OCD can be a blessing and a curse.  My talent for alphabetizing is truly neat and I catch little mistakes that probably wouldn’t make a difference in the grand scheme of things, but in my line of work these two things do come in handy.  Catching the little mistakes more so, but if I do ever decide to pursue the “woulda, coulda, shoulda” path and become a librarian, both will be truly purposeful.  I am glad that my boss really appreciates my ability to catch most errors (not all, I’m not perfect).  When I do miss one, I actually question myself-how could I have missed that?
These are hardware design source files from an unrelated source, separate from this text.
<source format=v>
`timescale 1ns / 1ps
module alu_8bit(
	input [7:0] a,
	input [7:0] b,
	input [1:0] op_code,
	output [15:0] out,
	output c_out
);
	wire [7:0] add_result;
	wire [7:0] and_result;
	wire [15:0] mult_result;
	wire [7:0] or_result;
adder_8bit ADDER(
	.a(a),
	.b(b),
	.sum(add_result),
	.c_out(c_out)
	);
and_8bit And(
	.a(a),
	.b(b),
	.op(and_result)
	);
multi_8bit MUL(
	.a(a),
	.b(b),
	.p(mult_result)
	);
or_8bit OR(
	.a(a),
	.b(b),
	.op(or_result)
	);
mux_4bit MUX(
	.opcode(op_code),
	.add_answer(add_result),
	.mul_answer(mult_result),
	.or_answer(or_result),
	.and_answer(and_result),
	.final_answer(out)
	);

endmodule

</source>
It was so obvious!

It’s a curse when you live with the three stooges who do not possess the same affection for order or organization.  But on my journey for self-improvement, I try to remember it is me stuck on this need.  It does get in the way at times because sometimes you simply cannot be ritualistic about order, which is my natural desire.  A place for everything and everything in its place.  I also like to keep to the schedule I set forth each day.  Obviously with two young boys, I’ve had to adapt.  I have a few new things I do that I can control and they help.

I get an everything bagel four days a week at work.  I don’t get the bagel on Friday because it’s early closing at the moment (so very nice) but also I prefer things in even numbers.  Messiest bagel out there, but I always check for poppy seeds after I finish and I’m mindful not to get seeds and such on my desk.  I put the cream cheese on it the same way each time and cut each half in half the same way.  It sets the day to a pleasant tone.  The nice ladies in the cafeteria set one aside for me now Monday through Thursday in case I can’t down till a little later in the morning.  I also found the bagel balances my blood sugar nicely throughout the day.
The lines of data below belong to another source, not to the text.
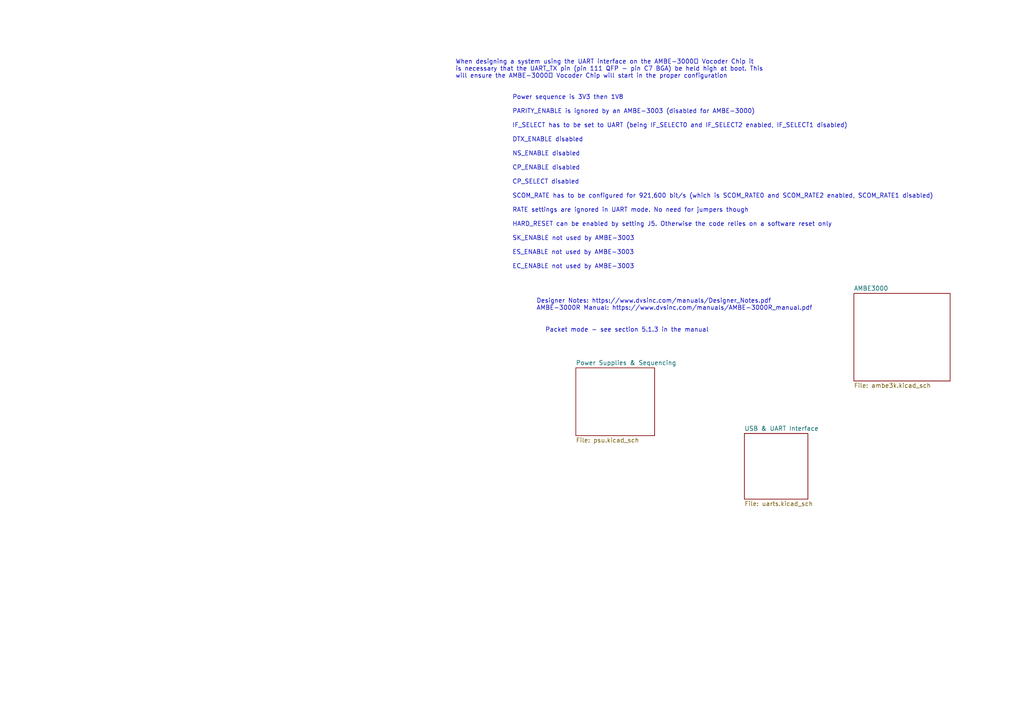
<source format=kicad_sch>
(kicad_sch (version 20230121) (generator eeschema)

  (uuid 5724fa40-164f-4058-9cc8-ef80d9809dcd)

  (paper "A4")

  


  (text "When designing a system using the UART interface on the AMBE-3000™ Vocoder Chip it\nis necessary that the UART_TX pin (pin 111 QFP - pin C7 BGA) be held high at boot. This\nwill ensure the AMBE-3000™ Vocoder Chip will start in the proper configuration"
    (at 132.08 22.86 0)
    (effects (font (size 1.27 1.27)) (justify left bottom))
    (uuid 14e73301-4a8b-411c-979c-1c8ce3621af8)
  )
  (text "Designer Notes: https://www.dvsinc.com/manuals/Designer_Notes.pdf\nAMBE-3000R Manual: https://www.dvsinc.com/manuals/AMBE-3000R_manual.pdf"
    (at 155.575 90.17 0)
    (effects (font (size 1.27 1.27)) (justify left bottom))
    (uuid 4675bc6d-b618-44f0-b39a-fd5a8b5c1c74)
  )
  (text "Power sequence is 3V3 then 1V8\n\nPARITY_ENABLE is ignored by an AMBE-3003 (disabled for AMBE-3000)\n\nIF_SELECT has to be set to UART (being IF_SELECT0 and IF_SELECT2 enabled, IF_SELECT1 disabled)\n\nDTX_ENABLE disabled\n\nNS_ENABLE disabled\n\nCP_ENABLE disabled\n\nCP_SELECT disabled\n\nSCOM_RATE has to be configured for 921,600 bit/s (which is SCOM_RATE0 and SCOM_RATE2 enabled, SCOM_RATE1 disabled)\n\nRATE settings are ignored in UART mode. No need for jumpers though\n\nHARD_RESET can be enabled by setting J5. Otherwise the code relies on a software reset only\n\nSK_ENABLE not used by AMBE-3003\n\nES_ENABLE not used by AMBE-3003\n\nEC_ENABLE not used by AMBE-3003"
    (at 148.59 78.105 0)
    (effects (font (size 1.27 1.27)) (justify left bottom))
    (uuid 7da0f425-84b5-4180-8570-7f6f66e374cf)
  )
  (text "Packet mode - see section 5.1.3 in the manual" (at 158.115 96.52 0)
    (effects (font (size 1.27 1.27)) (justify left bottom))
    (uuid ed3dafb7-d102-41a7-b2a1-c64779b6aa75)
  )

  (sheet (at 247.65 85.09) (size 27.94 25.4) (fields_autoplaced)
    (stroke (width 0.1524) (type solid))
    (fill (color 0 0 0 0.0000))
    (uuid 6d4dde7d-405f-4cac-b7b4-92813472e831)
    (property "Sheetname" "AMBE3000" (at 247.65 84.3784 0)
      (effects (font (size 1.27 1.27)) (justify left bottom))
    )
    (property "Sheetfile" "ambe3k.kicad_sch" (at 247.65 111.0746 0)
      (effects (font (size 1.27 1.27)) (justify left top))
    )
    (instances
      (project "Quad-AMBE3000"
        (path "/5724fa40-164f-4058-9cc8-ef80d9809dcd" (page "2"))
      )
    )
  )

  (sheet (at 167.005 106.68) (size 22.86 19.685) (fields_autoplaced)
    (stroke (width 0.1524) (type solid))
    (fill (color 0 0 0 0.0000))
    (uuid 92183cc1-aa9d-441a-bbf6-7a4289b4d708)
    (property "Sheetname" "Power Supplies & Sequencing" (at 167.005 105.9684 0)
      (effects (font (size 1.27 1.27)) (justify left bottom))
    )
    (property "Sheetfile" "psu.kicad_sch" (at 167.005 126.9496 0)
      (effects (font (size 1.27 1.27)) (justify left top))
    )
    (instances
      (project "Quad-AMBE3000"
        (path "/5724fa40-164f-4058-9cc8-ef80d9809dcd" (page "4"))
      )
    )
  )

  (sheet (at 215.9 125.73) (size 18.415 19.05) (fields_autoplaced)
    (stroke (width 0.1524) (type solid))
    (fill (color 0 0 0 0.0000))
    (uuid df0befc9-05f8-415a-a570-bc0f76fdc635)
    (property "Sheetname" "USB & UART Interface" (at 215.9 125.0184 0)
      (effects (font (size 1.27 1.27)) (justify left bottom))
    )
    (property "Sheetfile" "uarts.kicad_sch" (at 215.9 145.3646 0)
      (effects (font (size 1.27 1.27)) (justify left top))
    )
    (instances
      (project "Quad-AMBE3000"
        (path "/5724fa40-164f-4058-9cc8-ef80d9809dcd" (page "3"))
      )
    )
  )

  (sheet_instances
    (path "/" (page "1"))
  )
)

</source>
I’m following a regular bedtime.  It’s really early for me…11:30…and it’s starting to feel like that’s late!  It helps me to let go at night.  I’m no longer staying up randomly trying to finish one more thing.  It’s helped with simplicity-setting simple goals for each day and accepting that they may not all be achieved.  It also helps me to enjoy my time after I get home from work more.  It relaxes me knowing that the day will in fact end and I’ll be able to rest.

Another ritual that has returned is reading Stephen King again before I go to sleep.  The old friends are nice to reconnect with and a reader always brings something new to the text, so many are like brand new stories.  I’ve also been reading at work.  It’s been a goal to read research articles and such and I’ve actually been doing it.  Today, my head was simply swimming with wonderful information, but I then had to follow it to some kind of end, which there wasn’t a neat and tidy ending to get to and this created frustration.
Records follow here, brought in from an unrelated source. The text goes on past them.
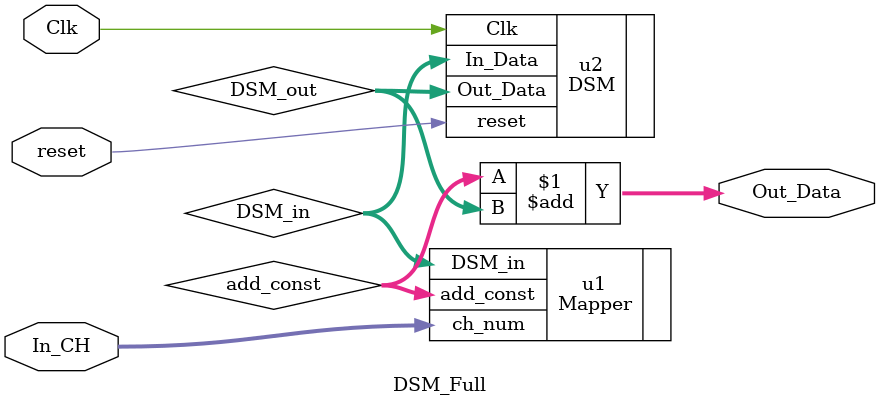
<source format=v>


module DSM_Full(In_CH, Clk, reset, Out_Data);

	input [6:0] In_CH;
	input Clk, reset;
	output wire [4:0] Out_Data;
	

	
	wire [23:0] DSM_in;
	wire [4:0] add_const, DSM_out;

	
	Mapper u1 (.ch_num(In_CH), .DSM_in(DSM_in), .add_const(add_const));	
	DSM u2 (.In_Data(DSM_in), .Clk(Clk), .reset(reset), .Out_Data(DSM_out));
	//adder u3 (.in_1(add_const) , .in_2(DSM_out) , .out(Out_Data));
	assign Out_Data = add_const + DSM_out;


endmodule



</source>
The newest obsession is developing my personal philosophy, theology, understanding of my place in this world, and the calling put out for me.  It’s stalled at the moment, or it feels stalled.  I’ve plateaued and I’m not sure where to go next.  I’m in the zone of proximal development and I need the More Knowledgeable Other to scaffold me to the next level (yes, my inner geek comes out!).  So I will read the good book and see what I can discover in the Word.  Then I will read Uncle Stevie and fall asleep around 11:30.  Compulsive rituals are not always a bad thing.

Something I have noticed as I tweak my use time from fungible to epochal (yeah, go look ’em like I had to) is that I share so much more with my family.  My youngest was out in the back yard the other day, using nothing but pure imagination.  It was one of the most beautiful things I have been blessed to watch.  He was talking away to the trees, the dirt, or himself.  I don’t know who he was talking to, but he was having a grand time.  It was pure childhood joy not being interrupted or interfered with.  In letting go of the human constructs of time, I saw these moments he was having in discovering himself within the world.

I am finally finding a balance and a positive way to use the OCD.  Like Bob in What About Bob?, it’s baby steps.  Baby steps every day.